Step over the mabari and you'll find a pair of thick wool breeches, filthy and stained with travel-dust, left crumpled on the floor aND entangled with another pair - of much thinner material, more suited to the heat. A metal gorget lies heavily on the table, with no regard for the small vase of embrium flowers knocked askew by its impact. A leather vest rests sprawled over one of the only two chairs in the little hut's interior, adorned with a thick ruff of wolf's fur, unnecessary this far north. On the seat of the chair rests a traveler's knapsack, still sealed closed, with a stained worn bedroll strapped to the bottom.

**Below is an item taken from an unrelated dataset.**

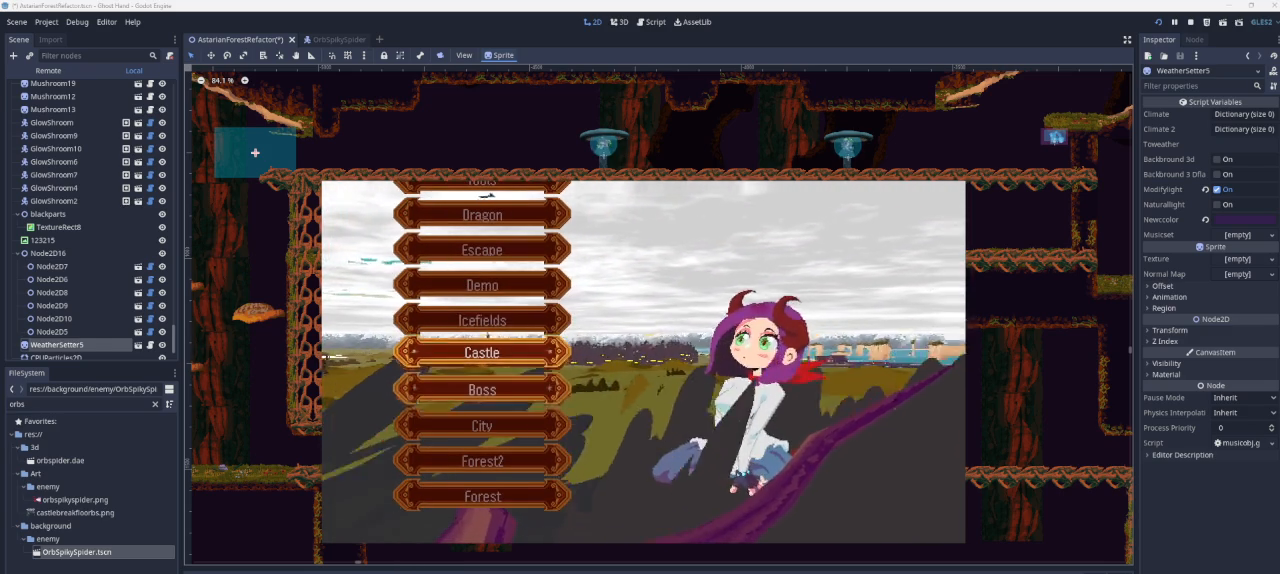
{"buttons": [], "left_stick": "center", "right_stick": "center", "events": [[333, "DPAD_DOWN", "down"], [400, "DPAD_DOWN", "up"]]}
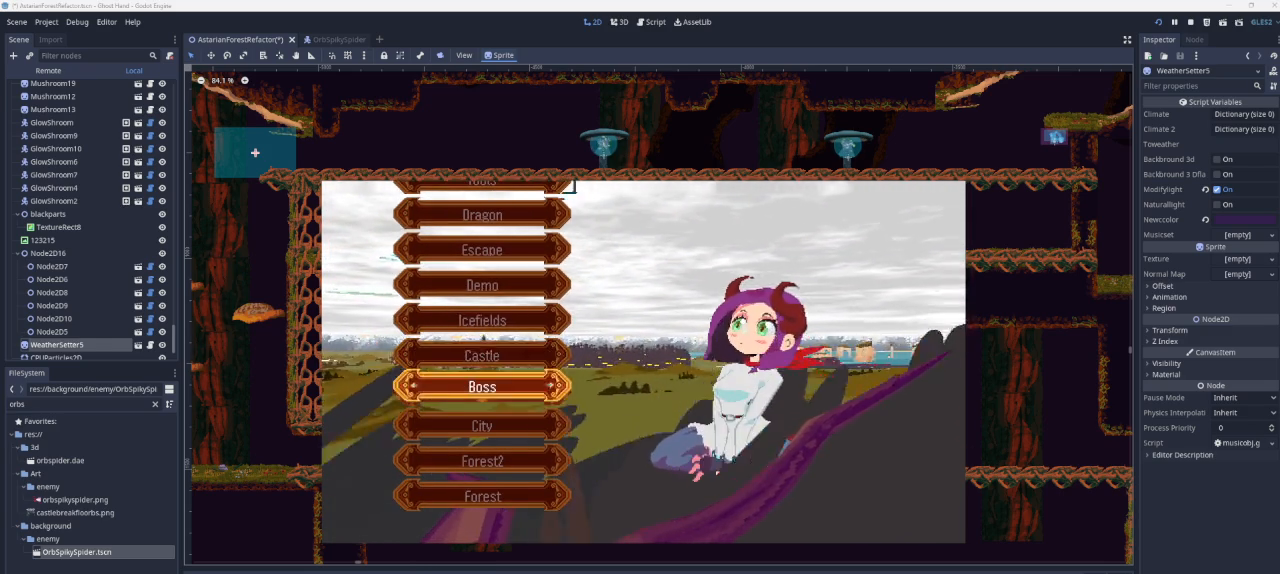
{"buttons": [], "left_stick": "center", "right_stick": "center", "events": [[100, "CIRCLE", "down"], [167, "CIRCLE", "up"]]}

Heavy metal sabatons rest at the foot of the only bed, one standing, one lying on its side. They sit atop a rug coated heavily in dog hair, and the setting sun streaming in through the only window paints the metal orange and pink. Next to them, leaning up against the wall, are two mage's staves: one adorned with an intricate carving of a woman, arms outstretched, bronze face pointed upward in rapture. The other is topped with a stylized silver dragon's head, fangs bared. Claw-shaped gauntlets rest on the small rough-hewn chest of drawers next to the bed, that functions as a make-shift night table.

And on the bed itself, Hawke dozes, Anders curled against his back; both of them are sleeping, breathing peacefully and evenly, fitting together perfectly even whilst unconscious. In the light of the waning sun they look younger than they really are. They look almost like they used to be: two young men, naive and optimistic, meeting for the first time, head over heels in love and blissfully happy.

There are no templars, and they know they will never be torn apart. A hundred years is now.